Why this gives you test independence

Pytest runs tests in a deterministic order (the order they appear in the file). Without strict teardown, a failure midway through one test can leave the ECU in a non-default state that breaks every subsequent test — turning a single bug into a cascade. The four-phase pattern prevents that with two layers:

Layer What it covers Where it lives
Common baseline LED → OFF autouse _reset_to_off fixture
Per-test specifics ConfigFrame, schedules, mode flags, anything else the test's own try/finally

The autouse fixture handles the universal baseline so individual tests don't have to think about it; the per-test try/finally handles whatever that specific test mutated.

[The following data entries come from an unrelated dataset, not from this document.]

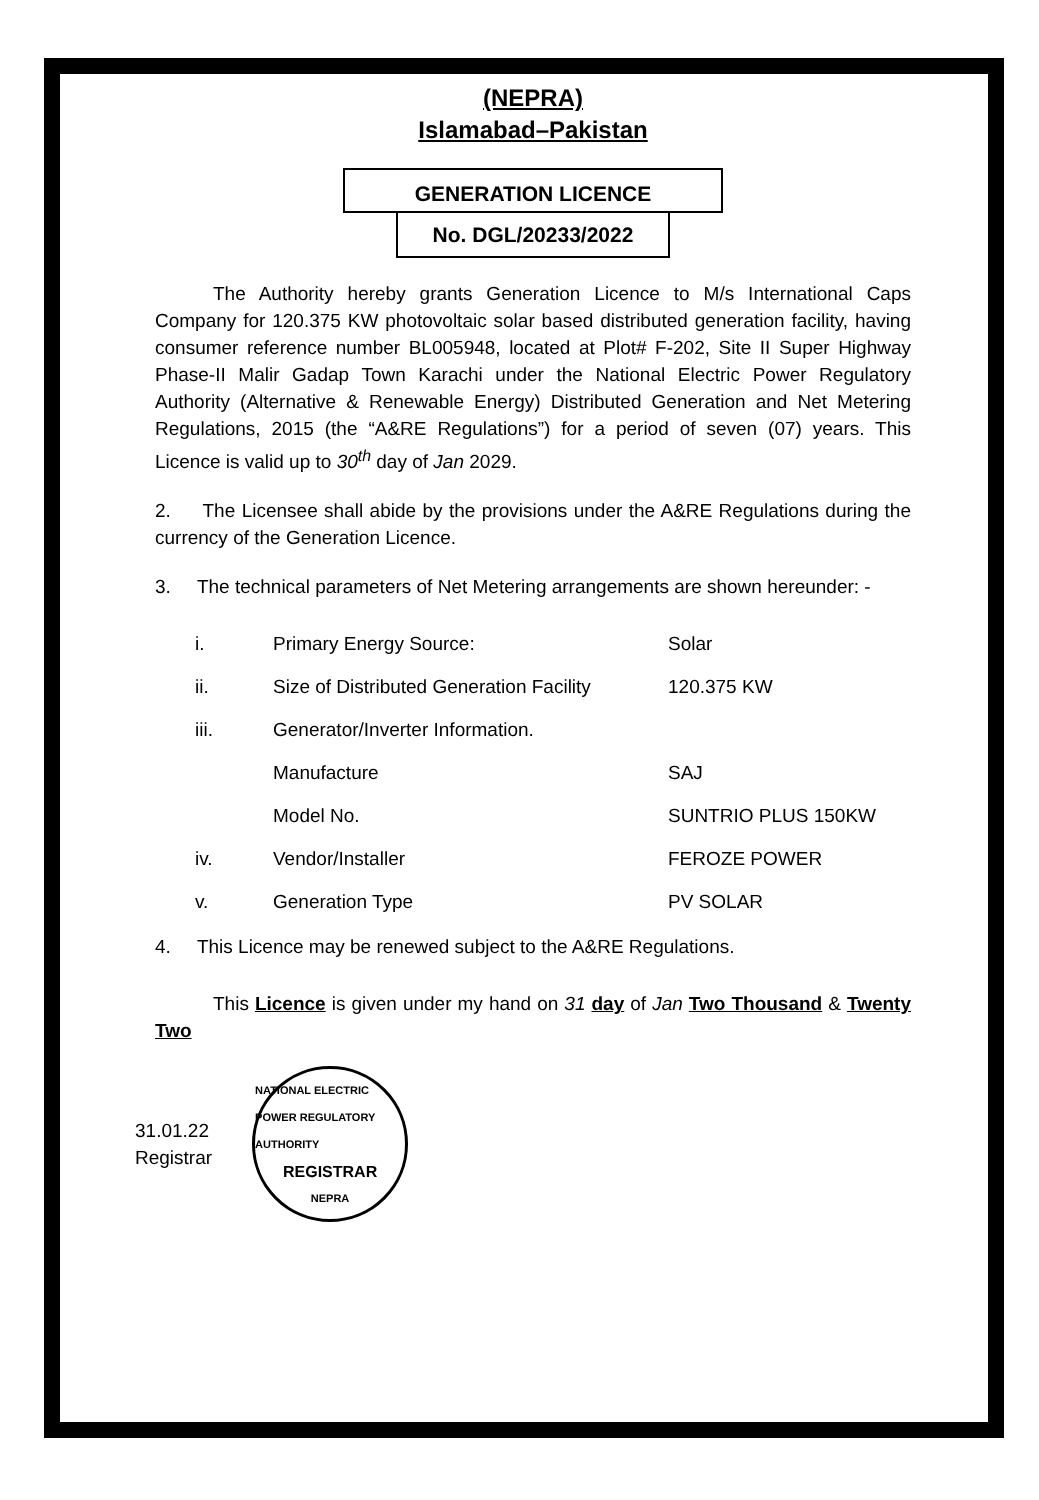(NEPRA)
Islamabad–Pakistan
GENERATION LICENCE
No. DGL/20233/2022
The Authority hereby grants Generation Licence to M/s International Caps Company for 120.375 KW photovoltaic solar based distributed generation facility, having consumer reference number BL005948, located at Plot# F-202, Site II Super Highway Phase-II Malir Gadap Town Karachi under the National Electric Power Regulatory Authority (Alternative & Renewable Energy) Distributed Generation and Net Metering Regulations, 2015 (the “A&RE Regulations”) for a period of seven (07) years. This Licence is valid up to 30<sup>th</sup> day of Jan 2029.
2. The Licensee shall abide by the provisions under the A&RE Regulations during the currency of the Generation Licence.
3. The technical parameters of Net Metering arrangements are shown hereunder: -
| i. | Primary Energy Source: | Solar |
| ii. | Size of Distributed Generation Facility | 120.375 KW |
| iii. | Generator/Inverter Information. | |
| | Manufacture | SAJ |
| | Model No. | SUNTRIO PLUS 150KW |
| iv. | Vendor/Installer | FEROZE POWER |
| v. | Generation Type | PV SOLAR |
4. This Licence may be renewed subject to the A&RE Regulations.
This Licence is given under my hand on 31 day of Jan Two Thousand & Twenty Two
31.01.22
Registrar
NATIONAL ELECTRIC POWER REGULATORY AUTHORITY
REGISTRAR
NEPRA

When you can skip the four phases

If your test only sends a frame and observes the LED state (i.e. the only mutable state involved is something the autouse reset already restores), the explicit SETUP/TEARDOWN sections are dead weight — just write the procedure straight through. Flavor A in the template illustrates this minimal shape.

7.3 Three flavors in the template

Flavor When to use it
A — minimal Test only drives the LED and asserts on PWM/state. The autouse reset is enough.
B — with isolation Test changes any persistent ECU state (ConfigFrame, schedules, NAD, …). Use the try/finally pattern.
C — single-signal probe "Ask the ECU one thing and check the answer." Uses fio.read_signal(...), no state mutation.

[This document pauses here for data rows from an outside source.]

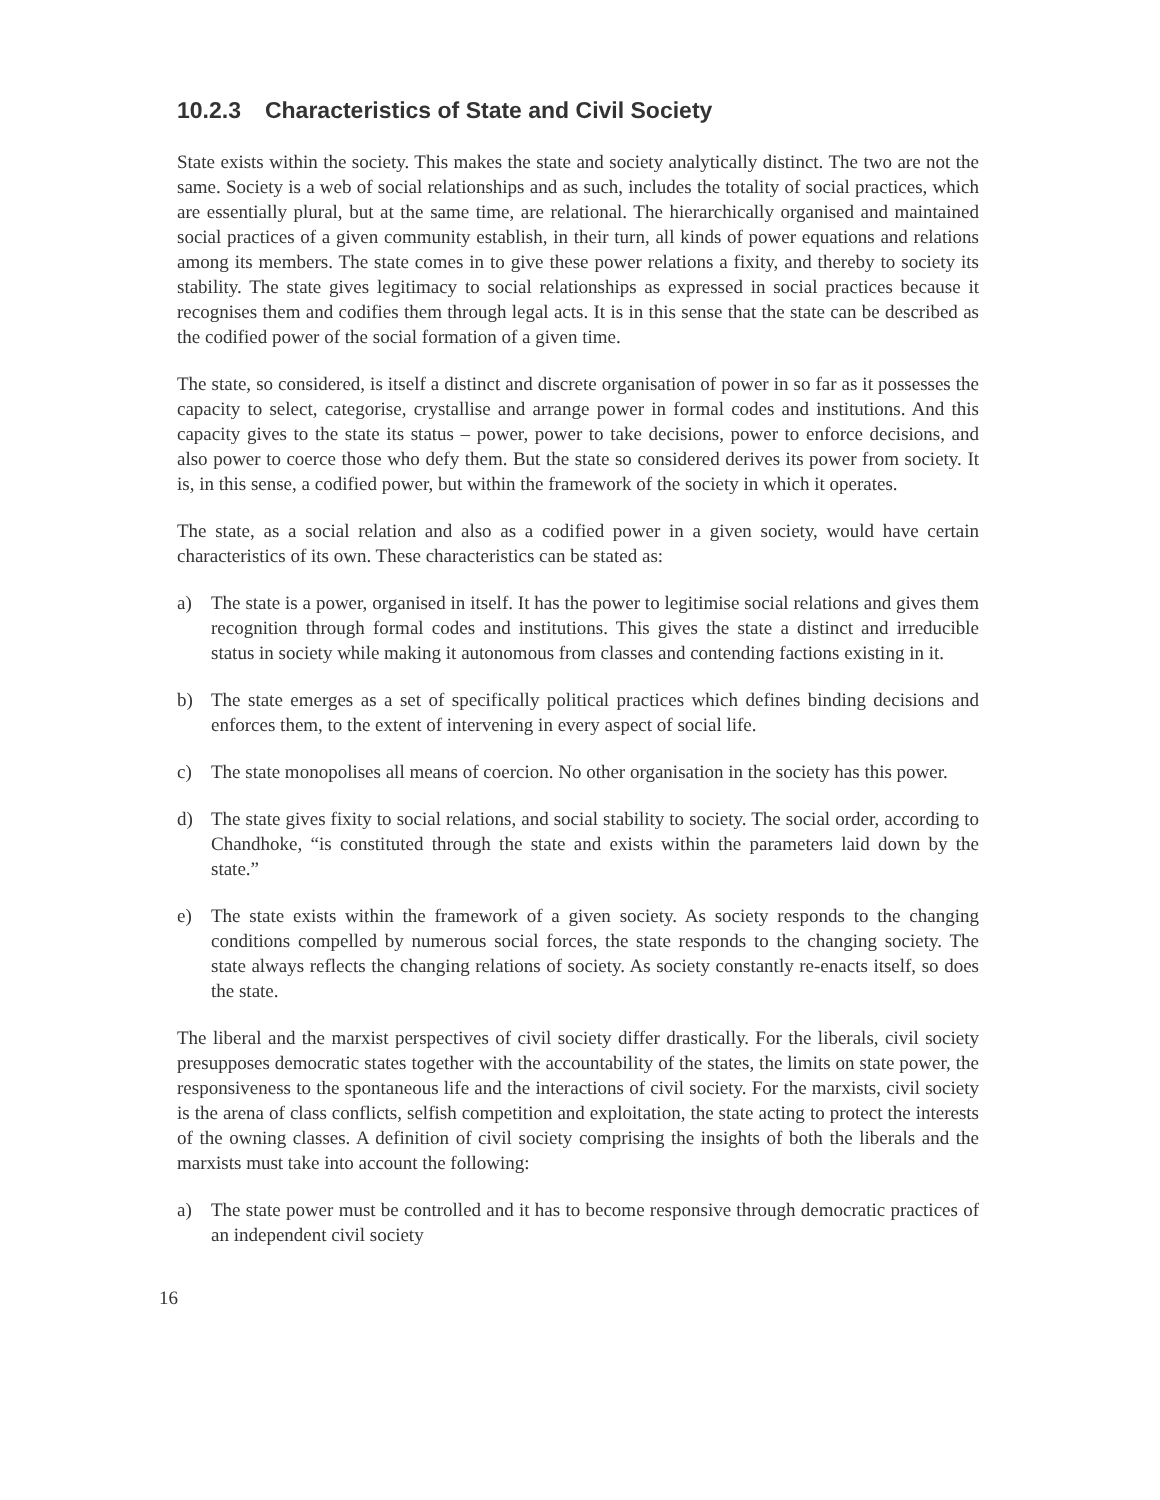10.2.3 Characteristics of State and Civil Society
State exists within the society. This makes the state and society analytically distinct. The two are not the same. Society is a web of social relationships and as such, includes the totality of social practices, which are essentially plural, but at the same time, are relational. The hierarchically organised and maintained social practices of a given community establish, in their turn, all kinds of power equations and relations among its members. The state comes in to give these power relations a fixity, and thereby to society its stability. The state gives legitimacy to social relationships as expressed in social practices because it recognises them and codifies them through legal acts. It is in this sense that the state can be described as the codified power of the social formation of a given time.
The state, so considered, is itself a distinct and discrete organisation of power in so far as it possesses the capacity to select, categorise, crystallise and arrange power in formal codes and institutions. And this capacity gives to the state its status – power, power to take decisions, power to enforce decisions, and also power to coerce those who defy them. But the state so considered derives its power from society. It is, in this sense, a codified power, but within the framework of the society in which it operates.
The state, as a social relation and also as a codified power in a given society, would have certain characteristics of its own. These characteristics can be stated as:
a) The state is a power, organised in itself. It has the power to legitimise social relations and gives them recognition through formal codes and institutions. This gives the state a distinct and irreducible status in society while making it autonomous from classes and contending factions existing in it.
b) The state emerges as a set of specifically political practices which defines binding decisions and enforces them, to the extent of intervening in every aspect of social life.
c) The state monopolises all means of coercion. No other organisation in the society has this power.
d) The state gives fixity to social relations, and social stability to society. The social order, according to Chandhoke, “is constituted through the state and exists within the parameters laid down by the state.”
e) The state exists within the framework of a given society. As society responds to the changing conditions compelled by numerous social forces, the state responds to the changing society. The state always reflects the changing relations of society. As society constantly re-enacts itself, so does the state.
The liberal and the marxist perspectives of civil society differ drastically. For the liberals, civil society presupposes democratic states together with the accountability of the states, the limits on state power, the responsiveness to the spontaneous life and the interactions of civil society. For the marxists, civil society is the arena of class conflicts, selfish competition and exploitation, the state acting to protect the interests of the owning classes. A definition of civil society comprising the insights of both the liberals and the marxists must take into account the following:
a) The state power must be controlled and it has to become responsive through democratic practices of an independent civil society
16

Pick the closest one, delete the others, rename the function and fill in the docstring.

7.4 Tests that drive the PSU and observe the LIN bus

For combined PSU + LIN scenarios (overvoltage / undervoltage tolerance, brown-out behaviour, supply transients) there is a dedicated template at tests/hardware/_test_case_template_psu_lin.py. It adds a psu fixture (cross-platform port resolution + safe-off on close), an autouse _park_at_nominal fixture, a wait_for_voltage_status polling helper, and three flavors:

Flavor Demonstrates
A — overvoltage Drive PSU above the OV threshold, expect ALMVoltageStatus = 0x02, restore.
B — undervoltage Symmetric for UV (0x01).
C — sweep Parametrized walk over (V, expected_status) tuples.

For the settling time characterization that feeds these tests' detect timeouts, see tests/hardware/psu/test_psu_voltage_settling.py (opt-in via pytest -m psu_settling).

See docs/14_power_supply.md §6 and §5 (session-managed power) for the full reference and the constants to tune for your firmware.